Scan the listing below for the word "down", then copy each line that has it.

(TASK DATA begins)

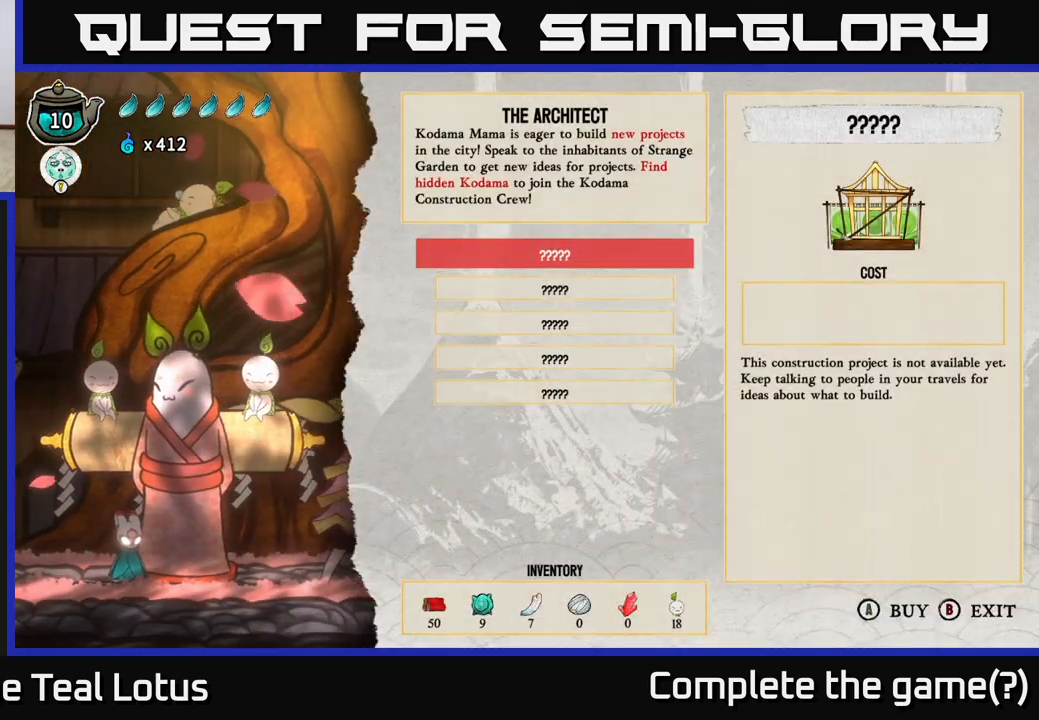
{"buttons": [], "left_stick": "center", "right_stick": "center", "events": [[217, "left_stick", "down"], [433, "left_stick", "center"]]}
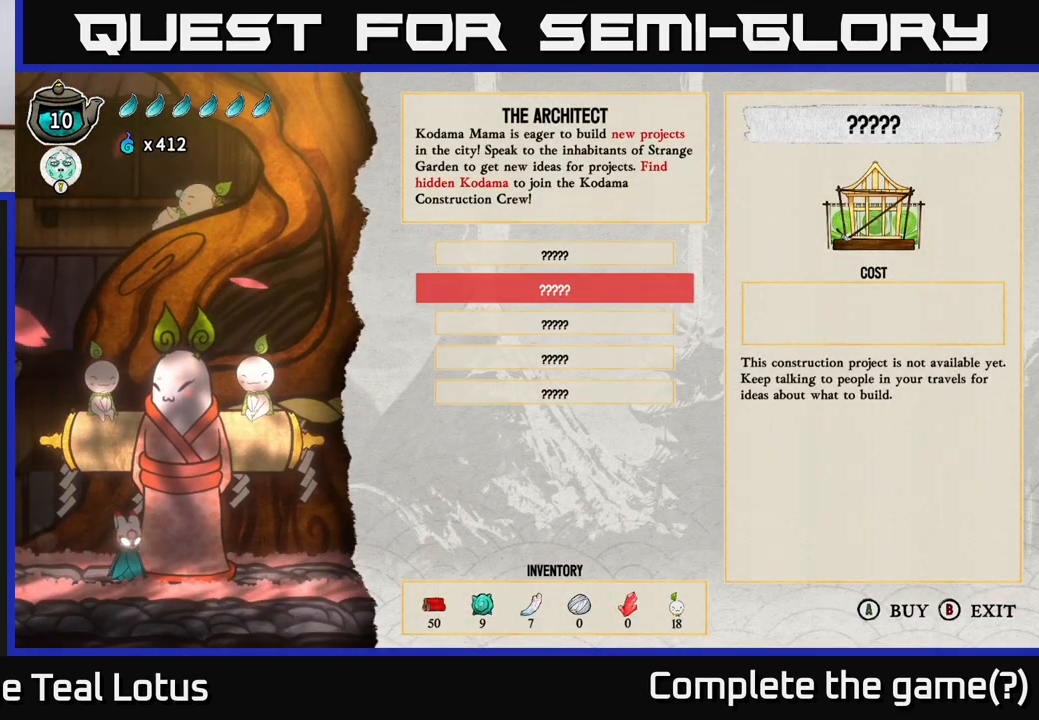
{"buttons": [], "left_stick": "down", "right_stick": "center", "events": [[83, "left_stick", "down"], [283, "left_stick", "center"], [367, "left_stick", "down"]]}
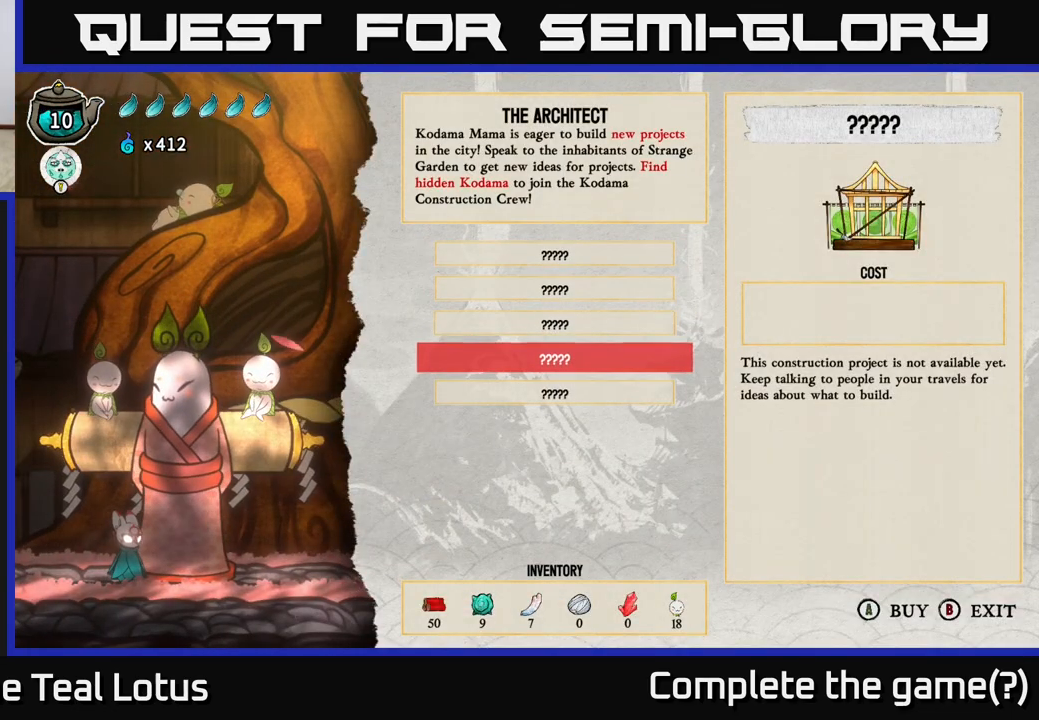
{"buttons": [], "left_stick": "center", "right_stick": "center", "events": [[33, "left_stick", "center"], [150, "left_stick", "down"], [317, "left_stick", "center"]]}
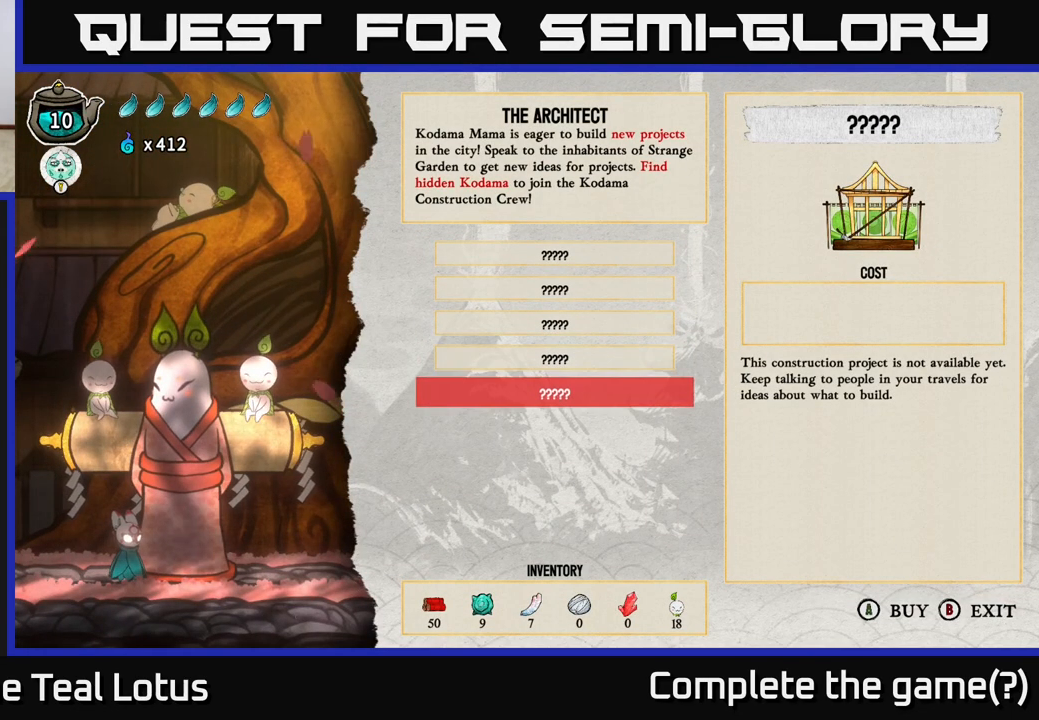
{"buttons": [], "left_stick": "center", "right_stick": "center", "events": [[100, "left_stick", "up"], [233, "left_stick", "center"], [333, "left_stick", "up"], [467, "left_stick", "center"]]}
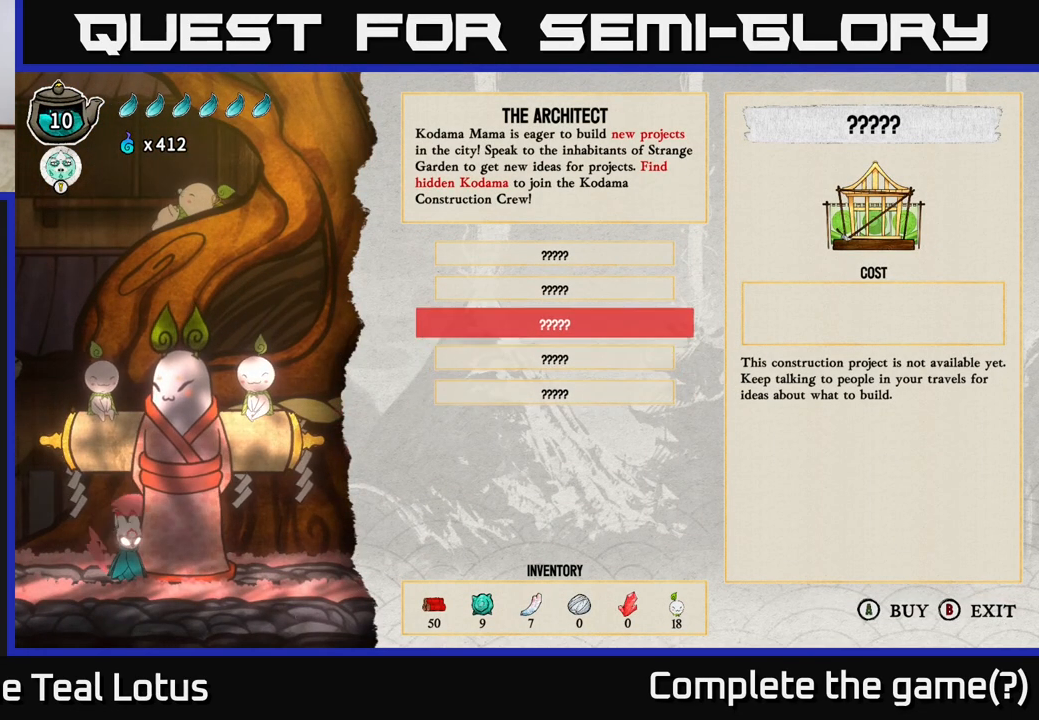
{"buttons": [], "left_stick": "center", "right_stick": "center", "events": [[50, "left_stick", "up"], [167, "left_stick", "center"], [267, "left_stick", "up"], [400, "left_stick", "center"]]}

(TASK DATA ends)

RESULT:
{"buttons": [], "left_stick": "center", "right_stick": "center", "events": [[217, "left_stick", "down"], [433, "left_stick", "center"]]}
{"buttons": [], "left_stick": "down", "right_stick": "center", "events": [[83, "left_stick", "down"], [283, "left_stick", "center"], [367, "left_stick", "down"]]}
{"buttons": [], "left_stick": "center", "right_stick": "center", "events": [[33, "left_stick", "center"], [150, "left_stick", "down"], [317, "left_stick", "center"]]}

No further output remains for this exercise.